▶ _SUPPLIED PASSAGE_
Start of Block

Just looked at the photos for like the 3rd time, what a trip Jeff, would love to make it some day, so the gal with all the Behikes must be a pretty decent roller 

Great haul BTW that's like many many purchases for me!


----------



## asmartbull (Aug 16, 2009)

tpharkman said:


> So if you had a choice between an EMA NOV 08 and any choice from 2010 which box of CORO's would you choose?


Get the 08's while you can
They are smoking great.
The 10's will be available for a while
JUst hope the 08's are still available.....


----------



## Mutombo (Aug 3, 2010)

Informative thread. I've been going back and forth on CoRos vs. Trini Robo T's for my next purchase. I think I'm now leaning towards trying to track down a box of '08 or '10 CoRos.

Damn this place is expensive!


----------



## asmartbull (Aug 16, 2009)

Mutombo said:


> Informative thread. I've been going back and forth on CoRos vs. Trini Robo T's for my next purchase. I think I'm now leaning towards trying to track down a box of '08 or '10 CoRos.
> 
> Damn this place is expensive!


Wait 'till you start with CC customs .......:bounce:


----------



## TonyBrooklyn (Jan 28, 2010)

asmartbull said:


> Wait 'till you start with CC customs .......:bounce:


Nothing beats a Coro if you find something that does please share your find!!!:decision::high5::bounce:


----------



## bpegler (Mar 30, 2006)

TonyBrooklyn said:


> Nothing beats a Coro if you find something that does please share your find!!!:decision::high5::bounce:


Major thread jack.

Tony,

In the next couple of weeks you will be getting a little package from me. Three, maybe four different cigars. I will make my claim now:

They will all smoke better than a CoRo. I bet after smoking them you will agree.

Bold statement here brothers.

None will be customs, but none are generally available anymore.

Just wait...


----------



## aea6574 (Jun 5, 2009)

bpegler said:


> Major thread jack.
> 
> Tony,
> 
> ...


Oh this is going to be good. op2:

Best regards, tony


----------



## TonyBrooklyn (Jan 28, 2010)

bpegler said:


> Major thread jack.
> 
> Tony,
> 
> ...


_Looks like its time to take the camera out of moth balls.
Review time is amongst us me thinks!!!!
Bob i already can't wait i know they must be great!!!!!!!!:high5:

_


----------



## asmartbull (Aug 16, 2009)

bpegler said:


> Major thread jack.
> 
> Tony,
> 
> ...


Why do I know that this is going to cost me $$$$$$,
Bob, my wife curses you....


----------



## Tarks (Mar 3, 2009)

HydroRaven said:


> That sure looks like it was a nice trip. Did you get some custom stuff from La China?
> 
> By the way, what is the El Laguito box code anyways?


No clue on box codes at El Laguito. This was something that I forgot to ask. Kicking myself as it was on my list of questions.

I smoked lots of customs while there from most of the big players. My favorites this trip were La China's. The leaf she is using now is really good stuff and suits my preference.


----------



## HydroRaven (Oct 10, 2010)

The gloves are off, I smell a smoke-off!!!


----------



## EricF (May 25, 2010)

After reading this, I can't wait to get my next order with includes a box of CoRo's!

I just might be getting excited!!!!!!


----------

End of Block

▶ _WORK INSTRUCTION_
Copy the cigar forum thread word for word, starting with "Why do I know" and going on through "from La China?".

▶ _ENTRIES PROVIDED_

Start of Block

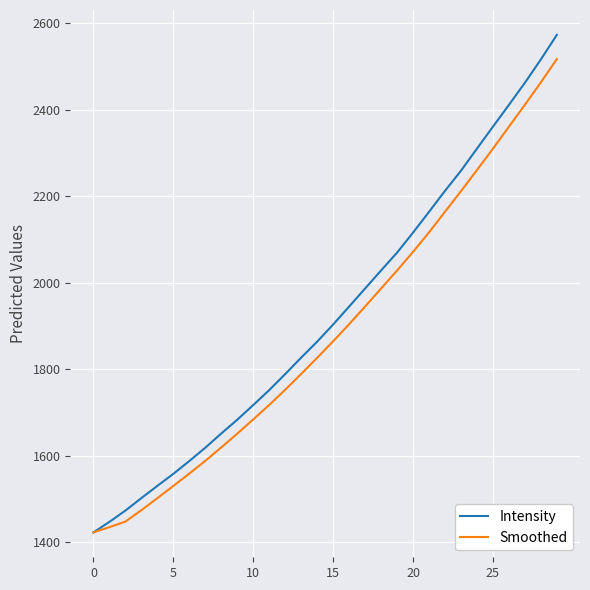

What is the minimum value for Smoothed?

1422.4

End of Block
Start of Block

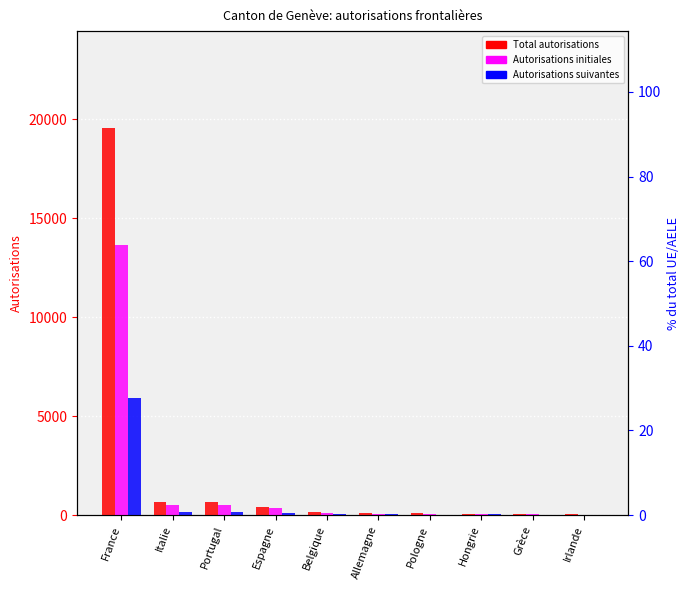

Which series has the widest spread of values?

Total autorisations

End of Block

▶ _TASK RESULT_
Why do I know that this is going to cost me $$$$$$,
Bob, my wife curses you....


----------



## Tarks (Mar 3, 2009)

HydroRaven said:


> That sure looks like it was a nice trip. Did you get some custom stuff from La China?